Council approves senior housing for downtown

Amendment would allow for residential on ground floor

The Logansport City Council has approved an amendment to the city’s zoning ordinance that would allow for senior housing downtown.

The way the ordinance was originally written, residential space downtown was only permitted above first-floor commercial spaces. Before voting on the issue at a recent meeting, council members addressed their concerns and those brought to them by their constituents.

As there have been disputes raised at past meetings regarding housing on bottom floors of downtown buildings taking up too much retail space, Councilman Bob Bishop said he looked further into the issue and still felt comfortable with passing the amendment.

“I actually went on Market and Broadway and checked out the number of businesses and addresses between Third and Sixth streets,” Bishop said. “There are approximately 36 businesses and of those, 10 of them are vacant, so I don’t think we’re running out of space any time soon for retail businesses downstairs.”

Bishop further reasoned that because the amendment stipulates a certain amount of parking spaces would have to accompany any senior housing developments downtown, any available buildings that couldn’t accommodate enough parking wouldn’t be an option for senior housing anyway.

“I think that protects us from what the concern is about having housing in those spaces,” Bishop said.

Councilman Chuck LaDow cast the only dissenting vote on the issue, explaining after the meeting he had a “bad feeling” about what the outcome may be for event space downtown.

While there haven’t been any specific plans on exactly where senior housing will be, LaDow said he had suspicions it may end up on the vacant lot near Little Turtle Waterway reserved for the annual farmers market on Fourth Street.

“I think they’re working toward putting it on farmers market ground,” LaDow said.

LaDow said he voted no on the measure out of a desire to preserve the area for the market and all of the other events it provides a venue for.

“We’ve had a grassroots group of volunteers to improve and develop that area so it could be a community gathering place for festivals and events,” LaDow said. “To pave paradise and put up a parking lot there is not what I want to see or what the people I represent want to see.”

Councilwoman Teresa Popejoy said the part of the amendment regarding parking places would need to be modified going forward.
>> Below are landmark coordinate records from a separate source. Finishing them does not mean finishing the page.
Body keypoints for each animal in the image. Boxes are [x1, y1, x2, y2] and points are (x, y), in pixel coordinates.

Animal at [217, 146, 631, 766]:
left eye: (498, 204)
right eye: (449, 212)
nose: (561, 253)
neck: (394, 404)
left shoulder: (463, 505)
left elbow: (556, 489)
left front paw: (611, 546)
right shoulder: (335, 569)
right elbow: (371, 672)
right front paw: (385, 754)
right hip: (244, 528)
The way the amendment is written now, one parking place would be allowed for each resident of any senior housing development that is created. After speaking with a constituent on the matter, Popejoy feels there may need to be more.
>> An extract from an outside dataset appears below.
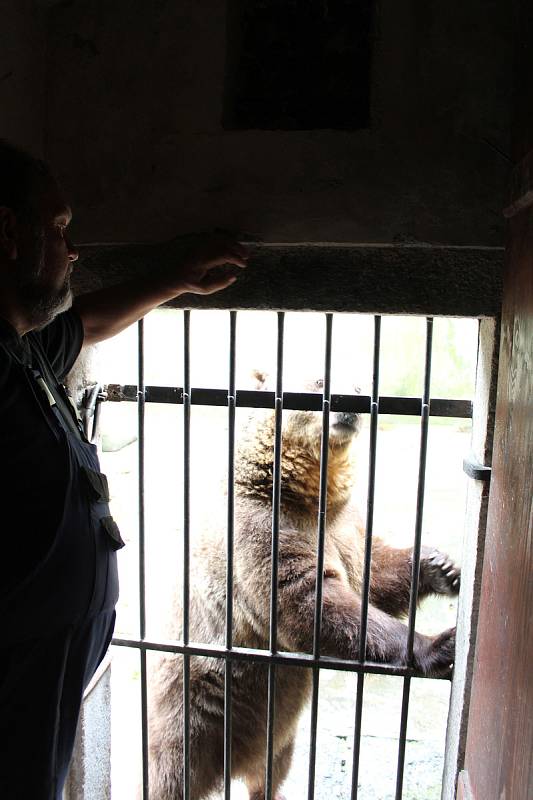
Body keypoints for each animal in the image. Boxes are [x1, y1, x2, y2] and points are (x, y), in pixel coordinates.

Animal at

“Many times, [seniors] require services from numerous individuals or agencies,” Popejoy said, citing examples of healthcare providers and Meals on Wheels. “More parking might need to be available for those providing services to these individuals. I thought that was a very valid point and one that we need to look at as we continue on with this project.”

Because standards of amendments can be adjusted after votes of approval, Popejoy said the planning department will likely address this issue and make necessary recommendations to city council.

Councilman Joe Buck said he was approached by a constituent who was concerned downtown traffic would pose dangers to seniors crossing streets. Buck said that while he understood this concern, he felt the crosswalks and traffic signals on Market Street and Broadway provided adequate protection for pedestrians.